AIM OF THE TASK -
Could you write out the lines below exactly, beginning with the first and finishing with the one that contains "either know OpenCL or you don't."?

THE RECORDS -
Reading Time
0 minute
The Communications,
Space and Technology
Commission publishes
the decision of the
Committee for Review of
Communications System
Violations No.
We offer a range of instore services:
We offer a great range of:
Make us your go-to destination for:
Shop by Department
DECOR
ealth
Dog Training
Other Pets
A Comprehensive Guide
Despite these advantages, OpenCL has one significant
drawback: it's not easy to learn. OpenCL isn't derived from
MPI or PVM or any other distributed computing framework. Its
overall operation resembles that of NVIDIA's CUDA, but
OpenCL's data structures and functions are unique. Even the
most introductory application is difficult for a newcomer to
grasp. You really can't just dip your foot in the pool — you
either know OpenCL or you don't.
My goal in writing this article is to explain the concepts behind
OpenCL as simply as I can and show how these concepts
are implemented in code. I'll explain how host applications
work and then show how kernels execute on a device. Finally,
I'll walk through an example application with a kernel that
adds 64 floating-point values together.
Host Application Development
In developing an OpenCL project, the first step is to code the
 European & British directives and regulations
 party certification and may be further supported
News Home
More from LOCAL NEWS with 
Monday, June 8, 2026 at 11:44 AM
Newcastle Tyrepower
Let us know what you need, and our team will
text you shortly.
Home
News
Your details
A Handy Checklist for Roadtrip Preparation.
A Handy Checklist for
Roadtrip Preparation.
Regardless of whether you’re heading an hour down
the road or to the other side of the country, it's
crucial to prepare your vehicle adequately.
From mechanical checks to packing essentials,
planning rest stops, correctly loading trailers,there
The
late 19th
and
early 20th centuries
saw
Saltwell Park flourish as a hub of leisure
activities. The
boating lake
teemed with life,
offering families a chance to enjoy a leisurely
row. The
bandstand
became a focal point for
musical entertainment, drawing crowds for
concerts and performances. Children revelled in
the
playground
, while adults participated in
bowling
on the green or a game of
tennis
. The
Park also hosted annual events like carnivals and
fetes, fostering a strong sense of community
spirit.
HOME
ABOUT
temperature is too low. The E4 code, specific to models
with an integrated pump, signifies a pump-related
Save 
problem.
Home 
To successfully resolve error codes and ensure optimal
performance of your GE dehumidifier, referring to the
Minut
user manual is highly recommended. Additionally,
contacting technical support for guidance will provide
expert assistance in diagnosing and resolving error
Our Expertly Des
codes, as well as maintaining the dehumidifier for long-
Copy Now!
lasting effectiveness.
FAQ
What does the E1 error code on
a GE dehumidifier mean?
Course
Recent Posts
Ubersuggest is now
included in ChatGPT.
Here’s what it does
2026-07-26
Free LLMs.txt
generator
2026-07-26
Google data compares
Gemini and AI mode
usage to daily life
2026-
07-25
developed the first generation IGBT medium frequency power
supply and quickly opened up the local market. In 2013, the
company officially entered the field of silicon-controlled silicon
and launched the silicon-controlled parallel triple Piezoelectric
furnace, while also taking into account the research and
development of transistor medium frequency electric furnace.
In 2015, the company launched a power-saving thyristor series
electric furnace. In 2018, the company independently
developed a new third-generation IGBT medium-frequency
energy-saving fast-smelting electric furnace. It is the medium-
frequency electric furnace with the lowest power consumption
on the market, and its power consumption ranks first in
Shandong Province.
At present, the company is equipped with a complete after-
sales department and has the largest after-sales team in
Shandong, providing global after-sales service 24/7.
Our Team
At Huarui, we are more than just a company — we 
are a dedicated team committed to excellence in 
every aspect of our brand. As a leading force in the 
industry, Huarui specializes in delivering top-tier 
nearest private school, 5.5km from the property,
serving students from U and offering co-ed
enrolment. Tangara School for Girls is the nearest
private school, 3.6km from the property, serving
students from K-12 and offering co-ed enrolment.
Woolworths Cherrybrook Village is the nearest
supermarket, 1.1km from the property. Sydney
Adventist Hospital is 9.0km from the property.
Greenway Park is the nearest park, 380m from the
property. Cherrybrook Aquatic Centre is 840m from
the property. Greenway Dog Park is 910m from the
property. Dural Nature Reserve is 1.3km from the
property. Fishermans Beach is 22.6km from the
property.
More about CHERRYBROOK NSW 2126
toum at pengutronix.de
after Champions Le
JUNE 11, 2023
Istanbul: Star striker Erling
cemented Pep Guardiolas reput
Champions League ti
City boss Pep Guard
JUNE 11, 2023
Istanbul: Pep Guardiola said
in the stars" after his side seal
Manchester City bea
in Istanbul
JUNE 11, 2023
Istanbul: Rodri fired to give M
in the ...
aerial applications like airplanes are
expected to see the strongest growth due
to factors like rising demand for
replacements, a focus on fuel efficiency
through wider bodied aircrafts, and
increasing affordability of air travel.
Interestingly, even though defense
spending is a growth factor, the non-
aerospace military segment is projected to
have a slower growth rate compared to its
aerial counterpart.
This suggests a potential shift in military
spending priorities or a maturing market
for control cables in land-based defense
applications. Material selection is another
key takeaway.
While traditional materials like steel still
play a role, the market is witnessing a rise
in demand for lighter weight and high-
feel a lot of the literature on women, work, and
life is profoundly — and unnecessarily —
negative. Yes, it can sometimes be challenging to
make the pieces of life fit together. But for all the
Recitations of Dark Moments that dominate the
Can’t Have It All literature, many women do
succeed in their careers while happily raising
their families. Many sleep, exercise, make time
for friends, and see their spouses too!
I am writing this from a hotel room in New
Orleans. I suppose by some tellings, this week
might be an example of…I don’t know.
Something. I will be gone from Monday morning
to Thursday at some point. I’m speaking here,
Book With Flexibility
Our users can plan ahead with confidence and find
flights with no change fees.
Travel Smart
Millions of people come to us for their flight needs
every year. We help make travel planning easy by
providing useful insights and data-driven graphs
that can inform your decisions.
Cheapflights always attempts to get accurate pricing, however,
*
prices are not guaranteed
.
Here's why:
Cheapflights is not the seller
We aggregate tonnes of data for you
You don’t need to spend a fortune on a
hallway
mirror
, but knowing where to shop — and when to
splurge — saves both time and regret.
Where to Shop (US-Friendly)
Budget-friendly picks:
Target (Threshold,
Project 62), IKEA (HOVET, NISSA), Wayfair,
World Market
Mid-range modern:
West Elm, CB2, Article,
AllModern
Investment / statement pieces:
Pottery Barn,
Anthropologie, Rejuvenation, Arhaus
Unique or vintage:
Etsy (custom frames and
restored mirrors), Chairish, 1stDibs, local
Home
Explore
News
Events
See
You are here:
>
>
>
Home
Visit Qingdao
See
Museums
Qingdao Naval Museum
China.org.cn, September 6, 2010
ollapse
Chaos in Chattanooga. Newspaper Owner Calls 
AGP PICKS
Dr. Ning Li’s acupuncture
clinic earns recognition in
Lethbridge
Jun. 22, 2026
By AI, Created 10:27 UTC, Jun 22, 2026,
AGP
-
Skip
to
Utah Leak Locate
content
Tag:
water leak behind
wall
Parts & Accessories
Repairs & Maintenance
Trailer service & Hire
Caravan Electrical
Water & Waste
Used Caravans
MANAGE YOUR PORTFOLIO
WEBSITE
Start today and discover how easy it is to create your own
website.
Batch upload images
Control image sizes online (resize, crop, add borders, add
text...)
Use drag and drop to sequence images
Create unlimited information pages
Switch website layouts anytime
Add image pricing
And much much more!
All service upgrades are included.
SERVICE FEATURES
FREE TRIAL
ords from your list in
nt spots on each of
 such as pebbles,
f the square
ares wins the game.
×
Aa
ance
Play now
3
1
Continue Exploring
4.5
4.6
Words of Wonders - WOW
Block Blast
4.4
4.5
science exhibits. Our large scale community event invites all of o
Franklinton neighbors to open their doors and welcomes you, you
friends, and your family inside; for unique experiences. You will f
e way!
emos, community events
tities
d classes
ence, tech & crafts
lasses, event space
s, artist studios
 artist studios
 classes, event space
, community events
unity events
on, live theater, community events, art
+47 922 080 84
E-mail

ANSWER TO THIS PROBLEM -
Reading Time
0 minute
The Communications,
Space and Technology
Commission publishes
the decision of the
Committee for Review of
Communications System
Violations No.
We offer a range of instore services:
We offer a great range of:
Make us your go-to destination for:
Shop by Department
DECOR
ealth
Dog Training
Other Pets
A Comprehensive Guide
Despite these advantages, OpenCL has one significant
drawback: it's not easy to learn. OpenCL isn't derived from
MPI or PVM or any other distributed computing framework. Its
overall operation resembles that of NVIDIA's CUDA, but
OpenCL's data structures and functions are unique. Even the
most introductory application is difficult for a newcomer to
grasp. You really can't just dip your foot in the pool — you
either know OpenCL or you don't.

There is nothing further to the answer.